Les Européens, Allemagne et France en tête, doivent prendre conscience de l’urgence et assumer la responsabilité historique du sauvetage de l’euro. Pour ce qui est de la Grèce, le choix doit être affirmé entre le respect des engagements et la sortie de l’euro, dont les conséquences peuvent être contenues. La priorité absolue doit aller à la sauvegarde du système bancaire européen à travers l’institution d’une garantie européenne sur les dépôts, l’émission illimitée de liquidités par la BCE et la recapitalisation via le mécanisme européen de stabilité. La BCE, elle-même recapitalisée, doit être autorisée à acheter des titres de dette publique. Une mutualisation partielle de cette dette – limitée dans le temps et dans son champ au-delà de 60 % du PIB – devrait intervenir. Avec pour condition la ratification du traité fiscal, indispensable pour garantir à l’Allemagne qu’elle ne paiera pas tant pour le passé que pour le futur. L’ajustement repose ultimement sur le retour de la croissance. Elle doit être favorisée à court terme par des transferts financiers et des investissements de l’Europe du Nord vers celle du Sud. Elle dépend à moyen terme de l’élimination des déficits publics et commerciaux, donc du redressement de la compétitivité, qui passe par les réformes structurelles, notamment du marché du travail, mais aussi par la relance du grand marché dans le domaine des services.

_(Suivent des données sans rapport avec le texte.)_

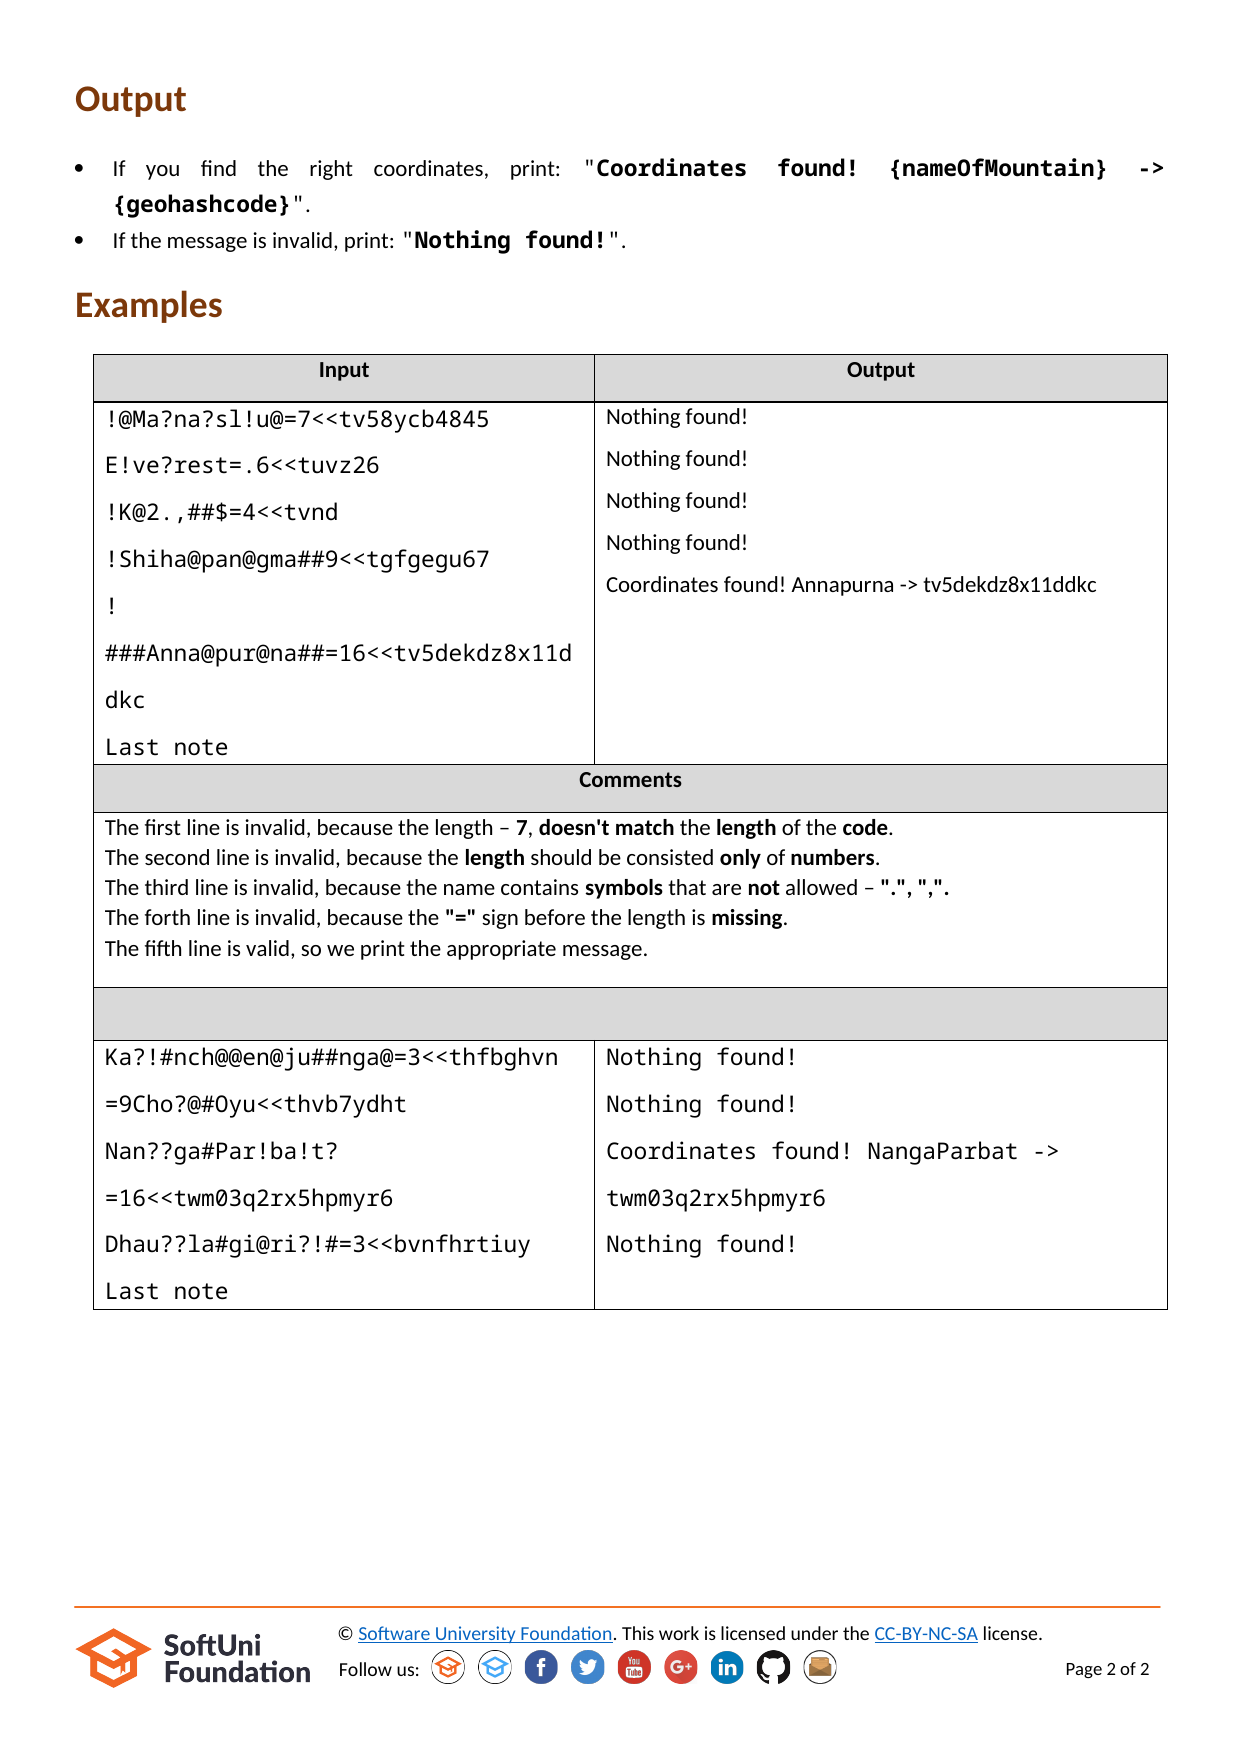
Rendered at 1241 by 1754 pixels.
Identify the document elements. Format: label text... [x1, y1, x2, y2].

Le sauvetage de l’euro sera l’affaire des Européens ou ne sera pas. Il ne peut être réalisé que par un leadership fort, dont le ressort ne peut être que franco-allemand. Il revient à Merkel de convaincre les Allemands que leur prospérité ne survivrait pas à l’éclatement de la zone euro et à la ruine de soixante ans d’intégration européenne. Il revient à Hollande de choisir entre l’application de son programme et le sauvetage de l’euro, qui passe par la réforme du modèle économique français et par un accord politique avec l’Allemagne sur l’union bancaire, fiscale et budgétaire. L’Allemagne doit assumer la solidarité ; la France doit assumer la rigueur.